Anti-pattern 5: Swallowing the error after As¶
var pe *os.PathError
if errors.As(err, &pe) {
log.Print(pe.Path)
// no return, no rewrap — the original err keeps flowing as if nothing happened
}
return err
As is a read. It does not consume the error. If you want to react to the typed case, do so explicitly (return early, transform, etc.).
Anti-pattern 6: Wrapping a sentinel inside the same package¶
var ErrNotFound = errors.New("not found")
func find(...) error {
return fmt.Errorf("find: %w", ErrNotFound)
}
Functionally fine. But callers calling errors.Is(err, ErrNotFound) get true regardless of whether the error is the sentinel itself or a wrapped version. Make sure the contract you document matches what your package returns; otherwise users will write if err == ErrNotFound and be surprised.
Testing Is/As Behavior¶
Treat error matching as part of your public API. Test it.
func TestNotFoundIsMatchable(t *testing.T) {
err := repo.Find(ctx, 0) // returns wrapped ErrNotFound
if !errors.Is(err, repo.ErrNotFound) {
t.Fatalf("expected ErrNotFound; got %v", err)
}
}
func TestValidationErrorIsExtractable(t *testing.T) {
err := svc.Create(ctx, "")
var ve *svc.ValidationError
if !errors.As(err, &ve) {
t.Fatalf("expected *ValidationError; got %v", err)
}
if ve.Field == "" {
t.Fatalf("expected Field to be set; got %#v", ve)
}
}
Add tests for negative cases too:
func TestNotFoundDoesNotMatchOtherErrors(t *testing.T) {
err := repo.Find(ctx, validID) // returns nil
if errors.Is(err, repo.ErrNotFound) {
t.Fatalf("nil should not match ErrNotFound")
}
}
A nice trick: when you change a sentinel from errors.New to a custom type with an Is method, the existing tests must keep passing. That is your safety net.
Cost Awareness¶
The standard-library implementation is cheap, but not free.
| Operation | Approximate cost on amd64 |
|---|---|
errors.Is against an unwrapped sentinel match | ~3-10 ns |
errors.Is walking 5 wraps | ~20-40 ns |
errors.As with successful match at depth 0 | ~30-60 ns (one reflect call) |
errors.As walking 5 wraps with a miss | ~150-300 ns |
errors.Is on a 100-element multi-error (no match) | ~500-1000 ns |
Rules of thumb: - A handful of Is/As per request is invisible. - Hundreds of thousands of As per second start to show up in profiles. - Joined errors with hundreds of children are slow to walk. - Allocation: Is is allocation-free; As can allocate inside reflect.ValueOf(target).Elem() but in practice does not for typical pointer-to-pointer patterns.

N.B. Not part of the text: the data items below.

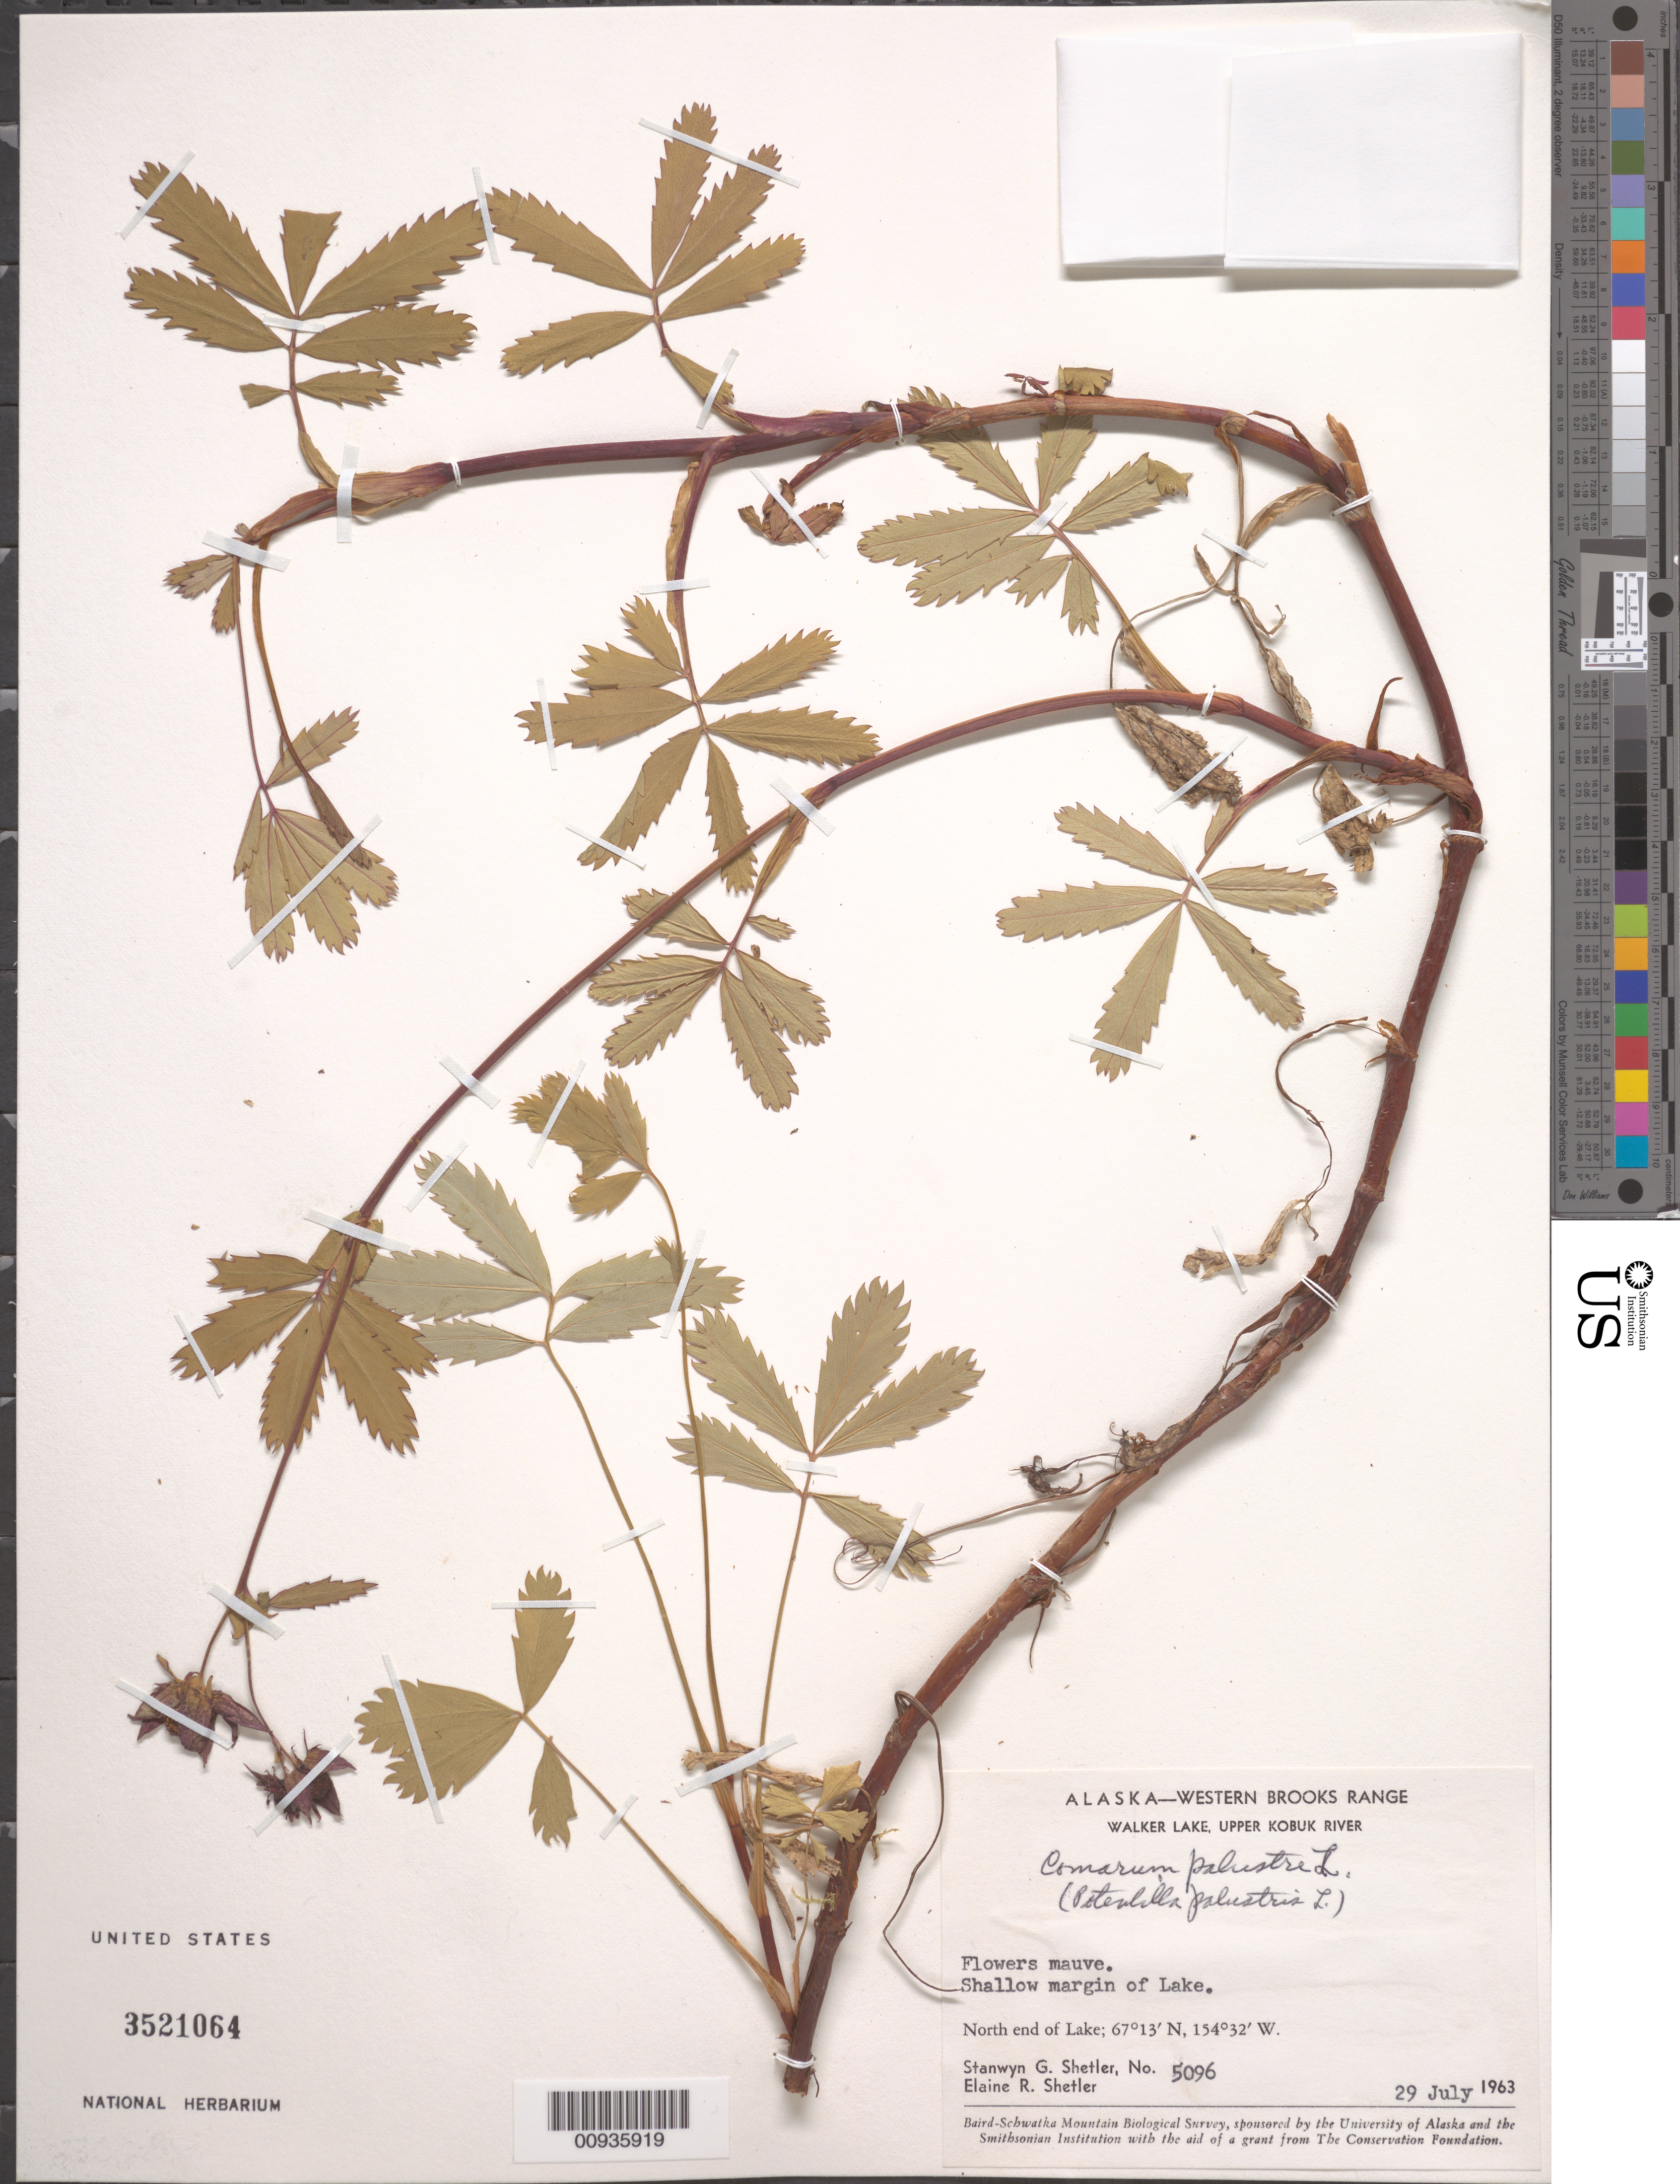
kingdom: Plantae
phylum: Tracheophyta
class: Magnoliopsida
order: Rosales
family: Rosaceae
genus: Comarum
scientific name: Comarum palustre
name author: L.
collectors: S. Shetler & E. R. Shetler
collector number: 5096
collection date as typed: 29 Jul 1963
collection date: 1963-07-29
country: United States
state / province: Alaska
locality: North end of Walker Lake. Western Brooks Range, Upper Kobuk River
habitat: Shallow margin of Lake.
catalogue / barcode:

If you have an inner loop matching errors, prefer Is over As and prefer direct type assertion over both when no wrapping is involved.
Summary¶
errors.Is walks the chain doing equality checks (with custom Is(target) bool overrides). errors.As walks the chain doing assignability checks (with custom As(any) bool overrides). Both understand Unwrap() error (single chain) and Unwrap() []error (tree). Wrap with %w. Make sentinels comparable. Reach for typed errors when callers need fields. Reach for interfaces when many concrete types share a property. Test the matching as part of your public API.